• What to do: For each line below that holds the word "lines", make a copy.

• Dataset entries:
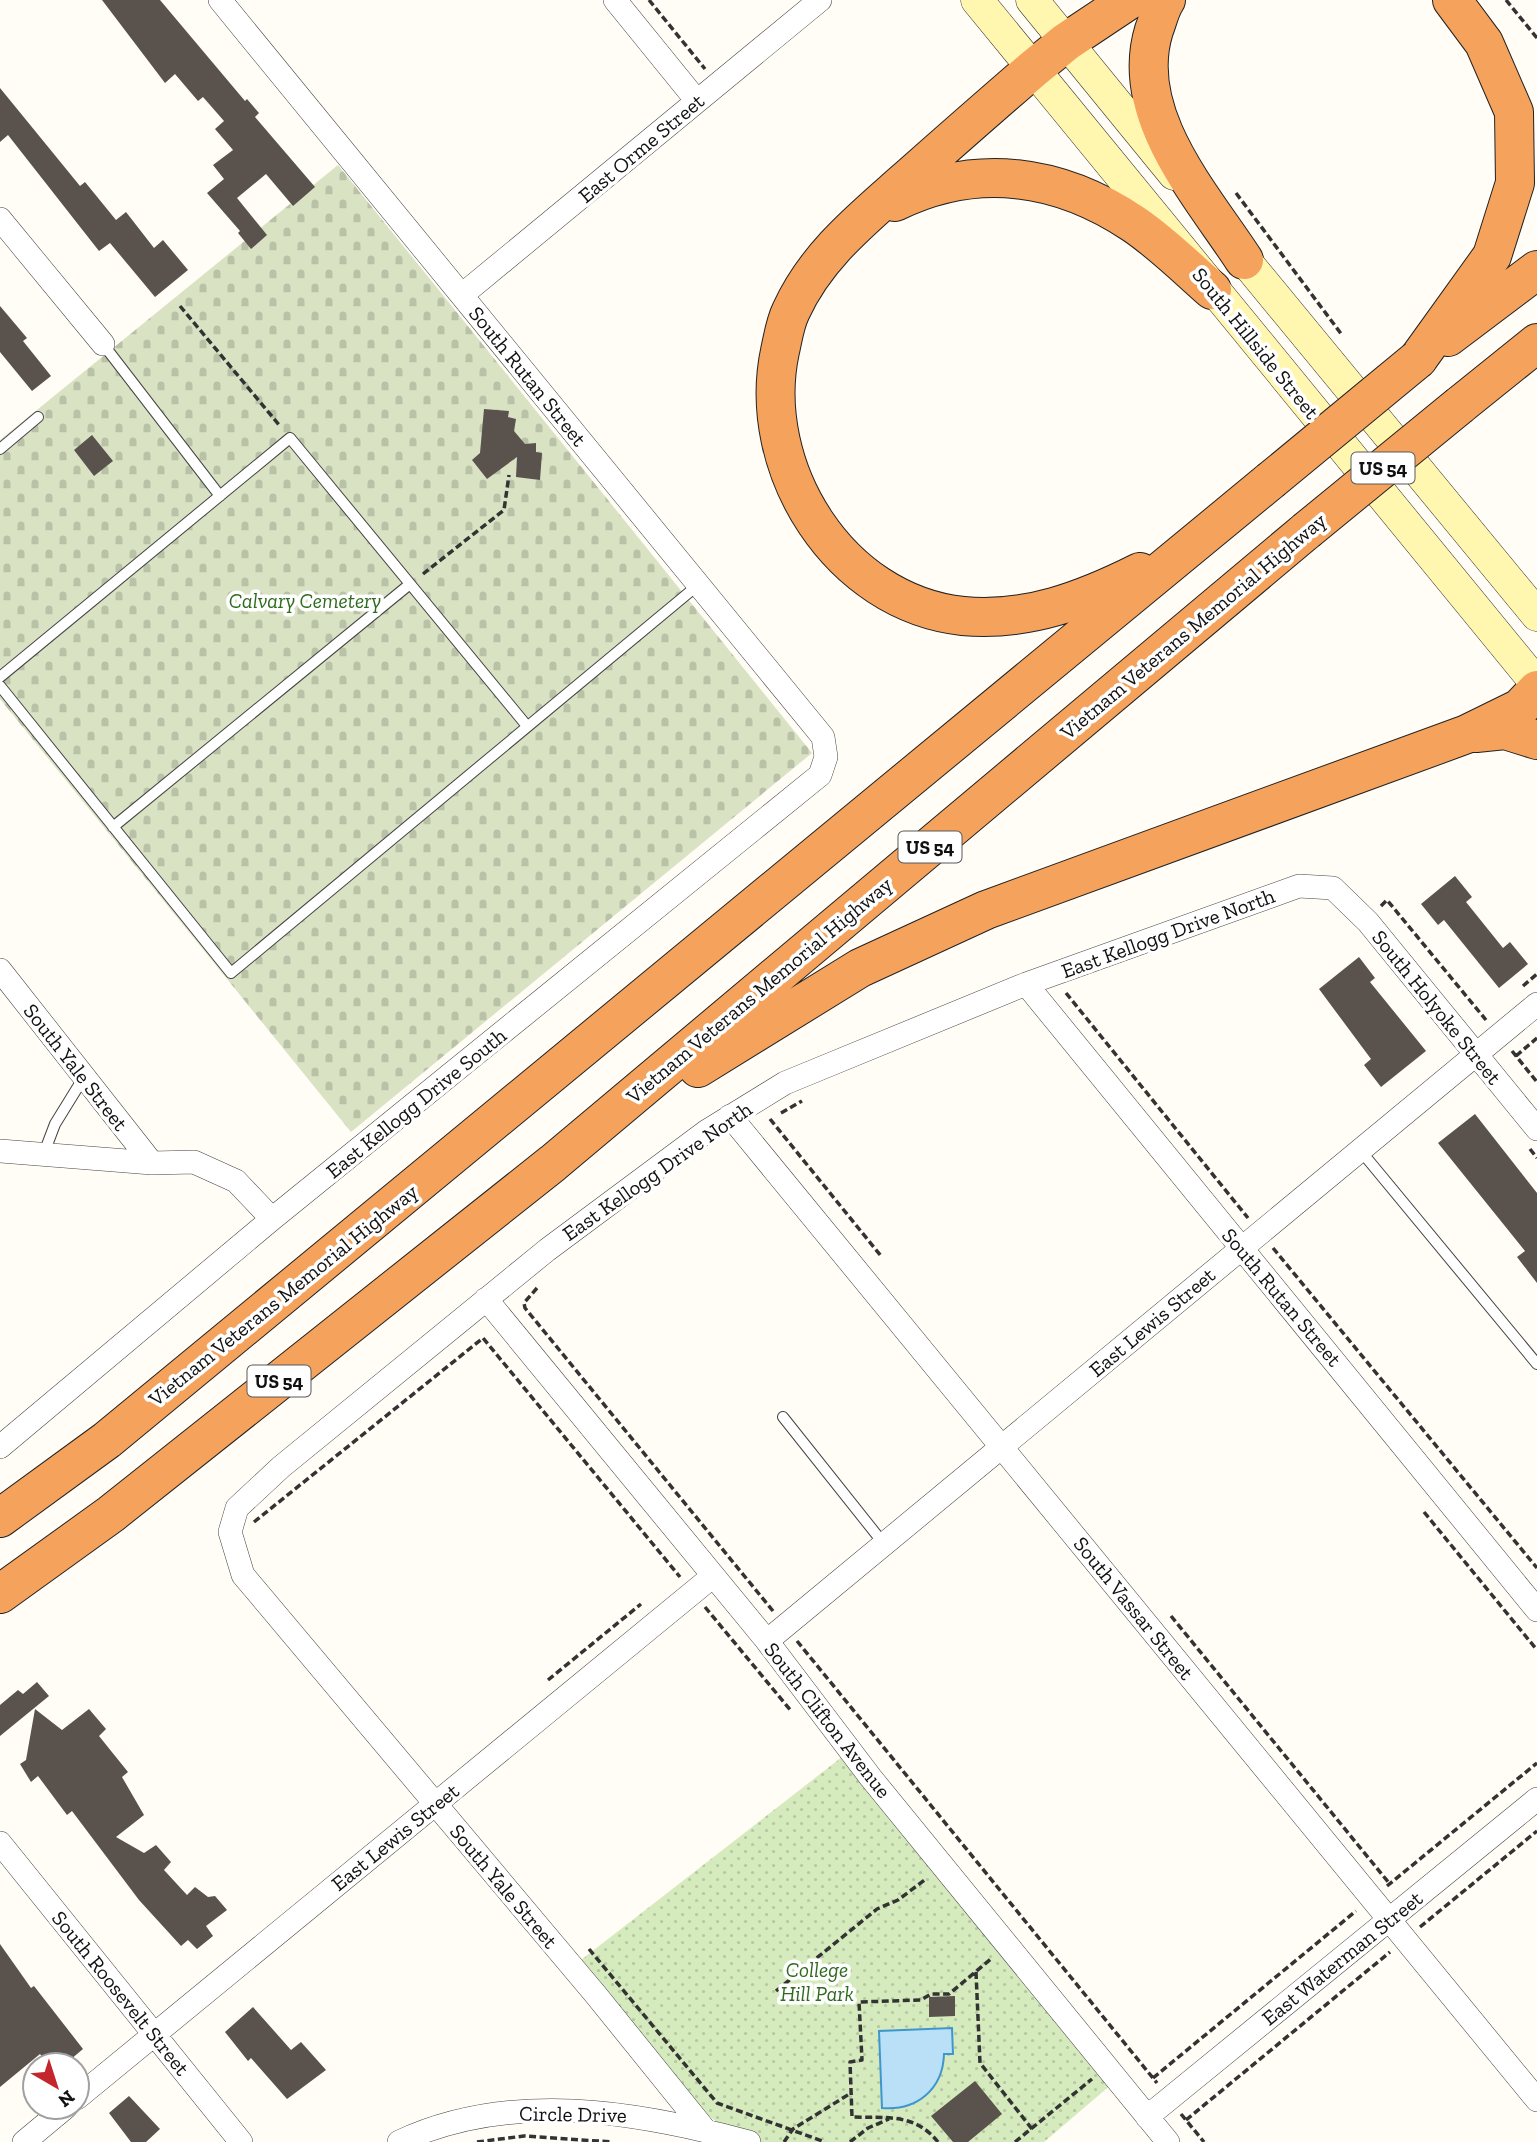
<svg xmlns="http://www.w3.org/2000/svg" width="1537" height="2142" font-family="'Zilla Slab',serif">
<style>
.cemetery{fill:url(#cemetery-stones)}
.park{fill:url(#park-dots)}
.water{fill:#b9e0f7;stroke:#3f96cf;stroke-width:2}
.building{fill:#5a524d}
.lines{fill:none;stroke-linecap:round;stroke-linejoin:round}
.service-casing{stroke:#444;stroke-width:12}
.minor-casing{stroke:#444;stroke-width:24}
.secondary-casing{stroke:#333;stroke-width:33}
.motorway-casing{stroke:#222;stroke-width:40}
.path{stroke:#333;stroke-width:3.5;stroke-dasharray:7 3.5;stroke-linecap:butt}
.service{stroke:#fff;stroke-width:10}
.minor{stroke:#fff;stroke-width:23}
.secondary{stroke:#fff6b0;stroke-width:32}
.motorway{stroke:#f5a25d;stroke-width:38}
.motorway-bridge-casing{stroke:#222;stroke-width:40;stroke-linecap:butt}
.motorway-bridge{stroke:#f5a25d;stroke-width:38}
.labels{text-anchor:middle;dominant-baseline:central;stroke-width:7;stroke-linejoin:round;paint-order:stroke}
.shield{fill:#fff;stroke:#585858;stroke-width:2}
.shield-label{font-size:19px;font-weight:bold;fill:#111}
.street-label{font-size:21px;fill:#111;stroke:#fff}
.park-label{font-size:21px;font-style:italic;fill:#2f6b1f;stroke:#fff}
</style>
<defs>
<pattern id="cemetery-stones" width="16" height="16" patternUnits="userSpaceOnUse" patternTransform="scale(1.75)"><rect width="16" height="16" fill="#d9e3c4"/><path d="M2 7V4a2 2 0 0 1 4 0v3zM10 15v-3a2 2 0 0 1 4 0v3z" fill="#b9c2a7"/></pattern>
<pattern id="park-dots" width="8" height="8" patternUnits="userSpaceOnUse" patternTransform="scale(1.75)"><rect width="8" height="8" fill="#d5ebbd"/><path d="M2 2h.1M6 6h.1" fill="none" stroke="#b6c8a1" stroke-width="1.8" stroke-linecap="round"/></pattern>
</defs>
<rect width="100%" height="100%" fill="#fffdf5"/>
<!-- cemetery -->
<path class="cemetery" d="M338,165l474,588 -461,379 -351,-433v-259z"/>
<!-- park -->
<path class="park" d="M842,1757l270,327 -68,58h-302l-33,-26 -128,-156z"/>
<!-- water -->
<path class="water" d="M952,2028l1,26h-9c-1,35 -27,57 -62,54l-3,-77z"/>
<!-- building -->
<path class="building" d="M102,0h58l85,101 2,-2 12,14 -4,4 60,70 -22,19 -27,-32 -29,24 30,37 -16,14 -13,-16 2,-2 -33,-38 17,-14 -11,-14 20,-15 -18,-21 9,-8 -21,-24 -5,4 -23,-27 -10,9z
M0,88l80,98 5,-4 31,38 10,-8 28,36 9,-8 25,30 -33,27 -45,-54 -11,8 -91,-116 -8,7z
M0,306l27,32 -4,3 28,35 -19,15 -32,-39z
M484,409l25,2 -1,6 8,2 -2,12 11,13 11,-1v9l6,1 -2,27 -24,-3 1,-20 -30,22 -15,-19 8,-7z
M92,435l21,26 -19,15 -20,-26z
M1455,876l17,21 -6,5 37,46 7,-6 18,22 -29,24 -55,-68 -6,5 -17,-21z
M1359,957l16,21 -5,4 56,69 -45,36 -17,-22 7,-6 -52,-70z
M1475,1114l62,79v90l-20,-26 8,-6 -87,-108z
M37,1682l12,14 -49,40v-31l18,-15 5,4z
M35,1709l27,21 27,-21 17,20 -7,7 29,36 -6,5 22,38 -28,22 28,16 12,-8 15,17 -7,8 23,25 8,-8 13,10 7,-1 12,14 -21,16 7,10 -16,13 -9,-9 -7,6 -42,-46 -67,-89 -5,4 -29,-39 -7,6 -11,-18 6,-4z
M0,1944l31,44 3,-2 49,63 -19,16h-15l-9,-11 -40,33z
M955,1996v20l-26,1v-20z
M253,2007l38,43 10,-8 25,28 -39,29 -36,-41 -3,3 -23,-29z
M975,2081l27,33 -34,28h-15l-22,-26z
M129,2096l31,33 -14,13h-15l-22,-29z"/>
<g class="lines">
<!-- service casing -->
<g class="service-casing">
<path id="service" d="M103,344l117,152
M0,449l38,-32
M0,677l290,-239 237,288
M0,686l231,287 467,-388
M113,827l297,-243
M1360,1150l177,214
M44,1153l11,-29 29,-47
M783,1417l101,127"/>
</g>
<!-- minor casing -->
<g class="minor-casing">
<path id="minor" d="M615,0l82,101
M0,219l103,125
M462,295l358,-295
M0,970l152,193
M1026,984l511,626
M730,1116l807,984
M0,1151l152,12 42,-1 42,19 36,38
M486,1299l281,342 104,137 297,364
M0,1447l272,-228 548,-444 6,-18 -3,-20 -603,-737
M767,1641l770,-637
M0,1843l241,299
M77,2098l636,-522
M1147,2117l390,-318
M705,2130l-109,-135 -353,-420 -13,-43 7,-24 44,-41 266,-217 160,-119 78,-48 241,-99 273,-98 34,2 35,34 169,207
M24,2142l42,-35
M399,2142c110,-52 237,-31 350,0"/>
</g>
<!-- secondary casing -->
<g class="secondary-casing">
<path id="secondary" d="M977,0l560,684
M1032,0l142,174
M1229,241l308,374"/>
</g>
<!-- motorway casing -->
<g class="motorway-casing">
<path id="motorway" d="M1129,0l-63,42 -33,27c-43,37 -86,75 -128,112 -44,39 -89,75 -114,130 -6,12 -8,27 -11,40 -25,117 59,252 183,265 64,6 121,-16 177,-44
M1166,0c-6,9 -8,20 -12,30 -26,84 47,164 90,230
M895,202c82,-40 164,-28 239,22 28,19 53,44 78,66
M1448,337l89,-67
M1418,359l74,-103 23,-73 -1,-71 -30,-69 -32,-43
M1460,405l77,-62
M1476,733l29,-3 32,10
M698,1068l162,-100 126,-58 481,-176 53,-26 17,-18
M0,1518l107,-78 1163,-959
M0,1594l111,-80 442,-351 753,-632"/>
</g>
<!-- path -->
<path class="path" d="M649,0l56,69
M1506,0l31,38
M1236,193l106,142
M180,306l100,120
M423,574l81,-64 5,-35
M1381,906l6,-6 99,120
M1523,986l14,-12
M1066,993l182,225
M1512,1051l25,31
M1516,1056l21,-18
M781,1113l21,-12
M770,1119l111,137
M1530,1149l7,9
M1273,1248l264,320
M537,1288l-13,15 1,5 248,303
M1424,1512l113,138
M254,1522l229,-184 197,239
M705,1607l87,105
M1171,1616l218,267
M797,1641l360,442
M548,1680l93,-76
M1387,1886l150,-123
M1420,1927l117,-96
M589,1949l128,154 108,39
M976,1972l4,91 52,66
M776,1991l101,-82 21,-9 28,-21
M1153,2078l203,-167
M1181,2114l23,28
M1186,2120l204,-168
M477,2142l47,-6 88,6
M784,2142l9,-13 58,-36
M850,2142l18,-14 21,-9
M938,2142c-23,-29 -52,-24 -86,-25l-2,-55 12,-2 -3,-58 62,-2 10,-6h18l43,-36
M1015,2142l77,-63"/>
<!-- service -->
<use href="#service" class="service"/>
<!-- minor -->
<use href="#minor" class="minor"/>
<!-- secondary -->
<use href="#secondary" class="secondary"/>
<!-- motorway -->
<use href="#motorway" class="motorway"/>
<!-- motorway-bridge casing -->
<g class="motorway-bridge-casing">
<path id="motorway-bridge" d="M1270,481l148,-122
M1306,531l154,-126"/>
</g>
<!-- motorway-bridge -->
<use href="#motorway-bridge" class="motorway-bridge"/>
</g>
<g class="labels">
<!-- shield labels -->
<g class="shield">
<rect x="1351.5" y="452.5" width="63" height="31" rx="5"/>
<rect x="898.5" y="831.5" width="63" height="31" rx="5"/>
<rect x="247.5" y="1365.5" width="63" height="31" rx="5"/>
</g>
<g class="shield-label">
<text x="1383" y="468">US 54</text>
<text x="930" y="847">US 54</text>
<text x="279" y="1381">US 54</text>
</g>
<!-- street labels -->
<g class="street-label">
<text transform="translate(641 148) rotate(-40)">East Orme Street</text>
<text transform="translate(1256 343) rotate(51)">South Hillside Street</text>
<text transform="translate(528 376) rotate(51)">South Rutan Street</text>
<text transform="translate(1193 626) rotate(-40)">Vietnam Veterans Memorial Highway</text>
<text transform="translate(1168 933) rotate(-20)">East Kellogg Drive North</text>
<text transform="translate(759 990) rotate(-40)">Vietnam Veterans Memorial Highway</text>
<text transform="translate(1437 1007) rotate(51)">South Holyoke Street</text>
<text transform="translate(76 1067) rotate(52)">South Yale Street</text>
<text transform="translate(416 1103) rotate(-39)">East Kellogg Drive South</text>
<text transform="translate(657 1171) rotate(-35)">East Kellogg Drive North</text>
<text transform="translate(283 1295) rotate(-39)">Vietnam Veterans Memorial Highway</text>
<text transform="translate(1282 1297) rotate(50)">South Rutan Street</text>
<text transform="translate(1152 1322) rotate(-40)">East Lewis Street</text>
<text transform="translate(1134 1608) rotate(51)">South Vassar Street</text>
<text transform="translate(828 1720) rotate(52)">South Clifton Avenue</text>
<text transform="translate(395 1837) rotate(-39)">East Lewis Street</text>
<text transform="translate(504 1886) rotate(50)">South Yale Street</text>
<text transform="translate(1342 1958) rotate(-39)">East Waterman Street</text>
<text transform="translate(121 1993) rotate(51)">South Roosevelt Street</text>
<text transform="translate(573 2114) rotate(1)">Circle Drive</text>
</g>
<!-- park labels -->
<g class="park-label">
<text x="305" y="600">Calvary Cemetery</text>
<text x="817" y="1969">College<tspan x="817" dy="24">Hill Park</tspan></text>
</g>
</g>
<!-- north arrow -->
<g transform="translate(56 2086) rotate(141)"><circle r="33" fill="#ffffff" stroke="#a0a0a0" stroke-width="2"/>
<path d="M0-5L12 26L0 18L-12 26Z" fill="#c4262e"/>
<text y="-10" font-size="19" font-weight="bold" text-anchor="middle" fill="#111111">N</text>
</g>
</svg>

• Exercise response:
.lines{fill:none;stroke-linecap:round;stroke-linejoin:round}
<g class="lines">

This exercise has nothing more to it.